• About this task: An exact copy of the lines from the top of the data through the line with "hold sectors accountable" is what you should give, with no pictures in it.

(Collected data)
%%

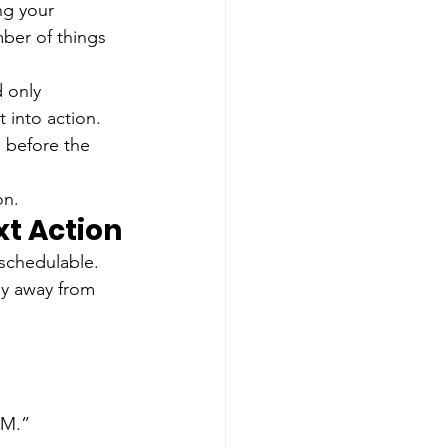
ng your 
mber of things 
 only 
 into action.
 before the 
on.
t Action
 schedulable. 
hy away from 
RM.”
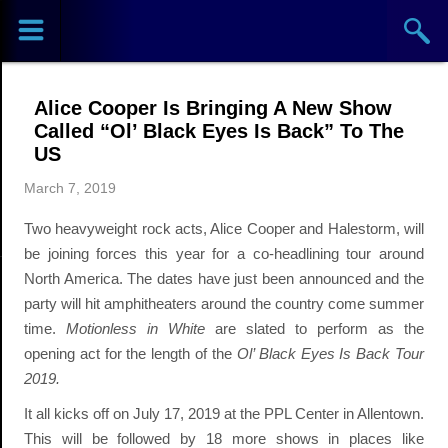
Sports
Concerts
Alice Cooper Is Bringing A New Show
Theaters
Called “Ol’ Black Eyes Is Back” To The
US
Cities
March 7, 2019
Two heavyweight rock acts, Alice Cooper and Halestorm, will
Venues
be joining forces this year for a co-headlining tour around
North America. The dates have just been announced and the
Top
party will hit amphitheaters around the country come summer
Events
time.
Motionless in White
are slated to perform as the
opening act for the length of the
Ol’ Black Eyes Is Back Tour
2019.
It all kicks off on July 17, 2019 at the PPL Center in Allentown.
This will be followed by 18 more shows in places like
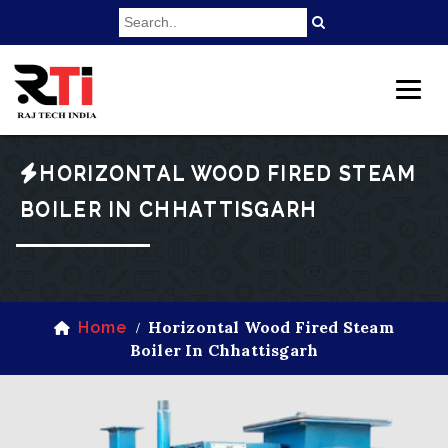
HORIZONTAL WOOD FIRED STEAM
BOILER IN CHHATTISGARH
Horizontal Wood Fired Steam
Home
/
Boiler In Chhattisgarh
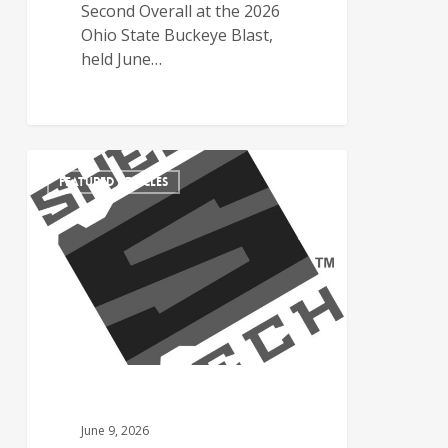
Second Overall at the 2026
Ohio State Buckeye Blast,
held June…
FEATURED ARTICLES
June 9, 2026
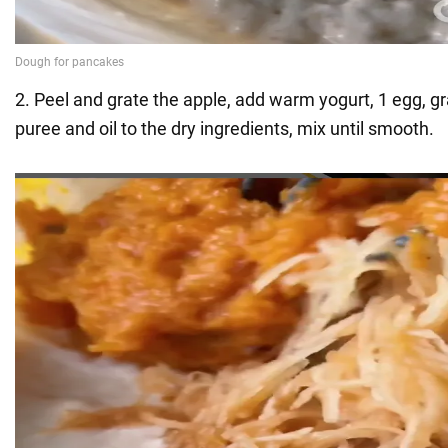
2. Peel and grate the apple, add warm yogurt, 1 egg, g
puree and oil to the dry ingredients, mix until smooth.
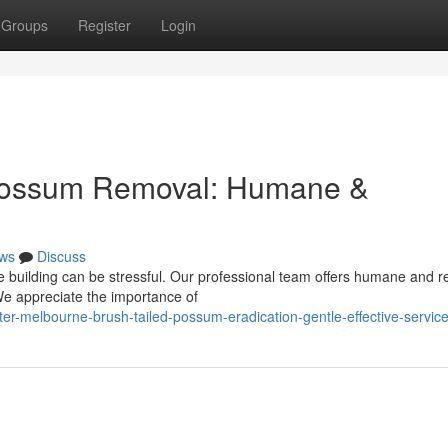
Groups
Register
Login
 Possum Removal: Humane &
ws
Discuss
e building can be stressful. Our professional team offers humane and re
We appreciate the importance of
er-melbourne-brush-tailed-possum-eradication-gentle-effective-servic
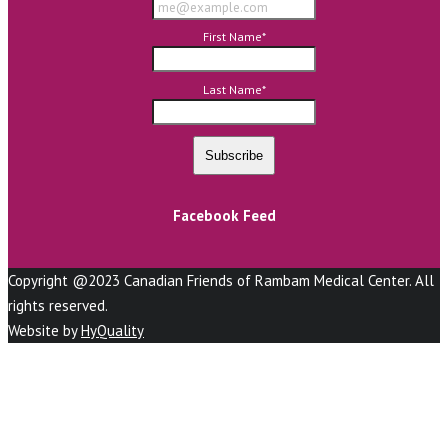
First Name
*
Last Name
*
Facebook Feed
Copyright @2023 Canadian Friends of Rambam Medical Center. All
rights reserved.
Website by
HyQuality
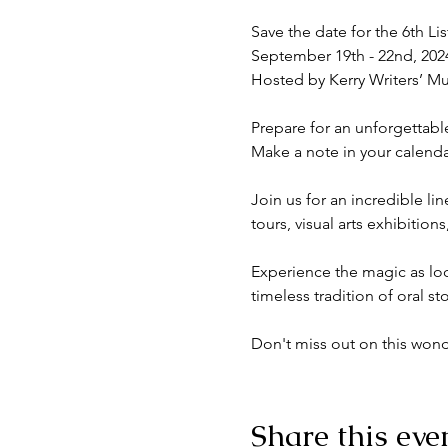
Save the date for the 6th Lis
September 19th - 22nd, 2024
Hosted by Kerry Writers’ Mu
Prepare for an unforgettable
Make a note in your calendar
Join us for an incredible l
tours, visual arts exhibitions
Experience the magic as loca
timeless tradition of oral stor
Don't miss out on this wonder
Share this eve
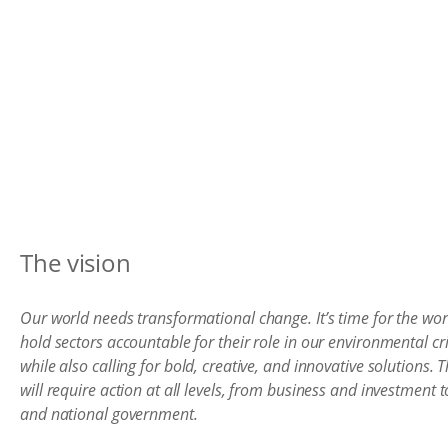
The vision
Our world needs transformational change. It’s time for the wor
hold sectors accountable for their role in our environmental cri
while also calling for bold, creative, and innovative solutions. T
will require action at all levels, from business and investment to
and national government.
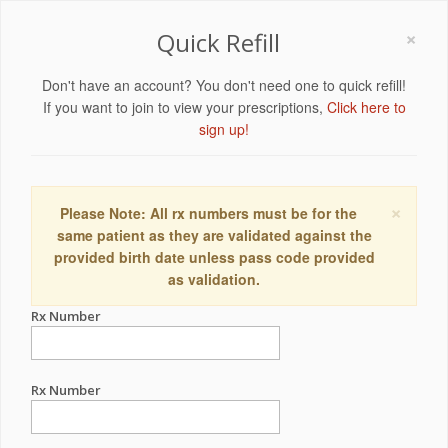
×
Quick Refill
Don't have an account? You don't need one to quick refill!
If you want to join to view your prescriptions,
Click here to
sign up!
×
Please Note: All rx numbers must be for the
same patient as they are validated against the
provided birth date unless pass code provided
as validation.
Rx Number
Rx Number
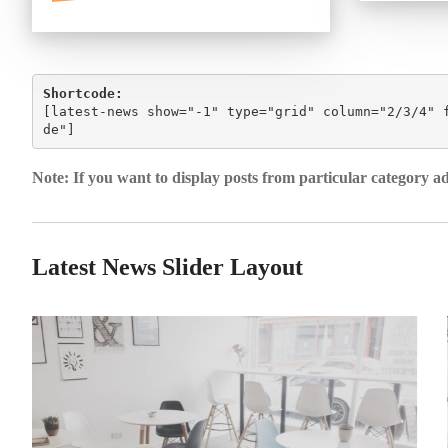
Shortcode:
[
latest-news show="-1" type="grid" column="2/3/4" 
de"
]
Note: If you want to display posts from particular category a
Latest News Slider Layout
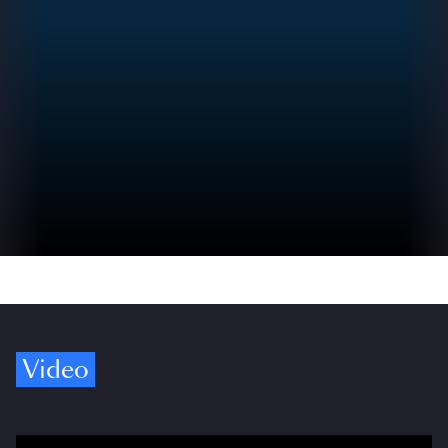
Video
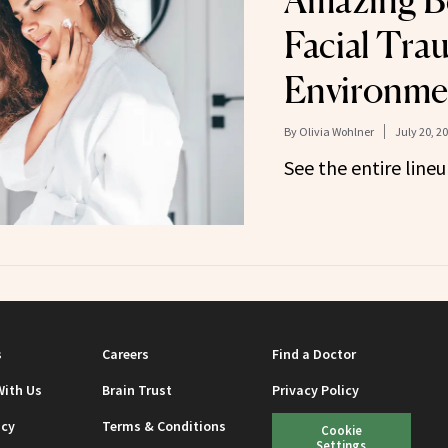
Amazing Be
Facial Tra
Environmen
By
Olivia Wohlner
July 20, 2
See the entire lineu
s
Careers
Find a Doctor
With Us
Brain Trust
Privacy Policy
icy
Terms & Conditions
Cookie
Settings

%%

• The completed task:
ng your 
mber of things 
 only 
 into action.
 before the 
on.
t Action
 schedulable. 
hy away from 
RM.”
Sports
Concerts
Alice Cooper Is Bringing A New Show
Theaters
Called “Ol’ Black Eyes Is Back” To The
US
Cities
March 7, 2019
Two heavyweight rock acts, Alice Cooper and Halestorm, will
Venues
be joining forces this year for a co-headlining tour around
North America. The dates have just been announced and the
Top
party will hit amphitheaters around the country come summer
Events
time.
Motionless in White
are slated to perform as the
opening act for the length of the
Ol’ Black Eyes Is Back Tour
2019.
It all kicks off on July 17, 2019 at the PPL Center in Allentown.
This will be followed by 18 more shows in places like
HORIZONTAL WOOD FIRED STEAM
BOILER IN CHHATTISGARH
Horizontal Wood Fired Steam
Home
/
Boiler In Chhattisgarh
Second Overall at the 2026
Ohio State Buckeye Blast,
held June…
FEATURED ARTICLES
June 9, 2026
2. Peel and grate the apple, add warm yogurt, 1 egg, g
puree and oil to the dry ingredients, mix until smooth.
Groups
Register
Login
 Possum Removal: Humane &
ws
Discuss
e building can be stressful. Our professional team offers humane and re
We appreciate the importance of
er-melbourne-brush-tailed-possum-eradication-gentle-effective-servic
First Name
*
Last Name
*
Facebook Feed
Copyright @2023 Canadian Friends of Rambam Medical Center. All
rights reserved.
Website by
HyQuality
Save the date for the 6th Lis
September 19th - 22nd, 2024
Hosted by Kerry Writers’ Mu
Prepare for an unforgettable
Make a note in your calendar
Join us for an incredible l
tours, visual arts exhibitions
Experience the magic as loca
timeless tradition of oral stor
Don't miss out on this wonder
Share this eve
The vision
Our world needs transformational change. It’s time for the wor
hold sectors accountable for their role in our environmental cri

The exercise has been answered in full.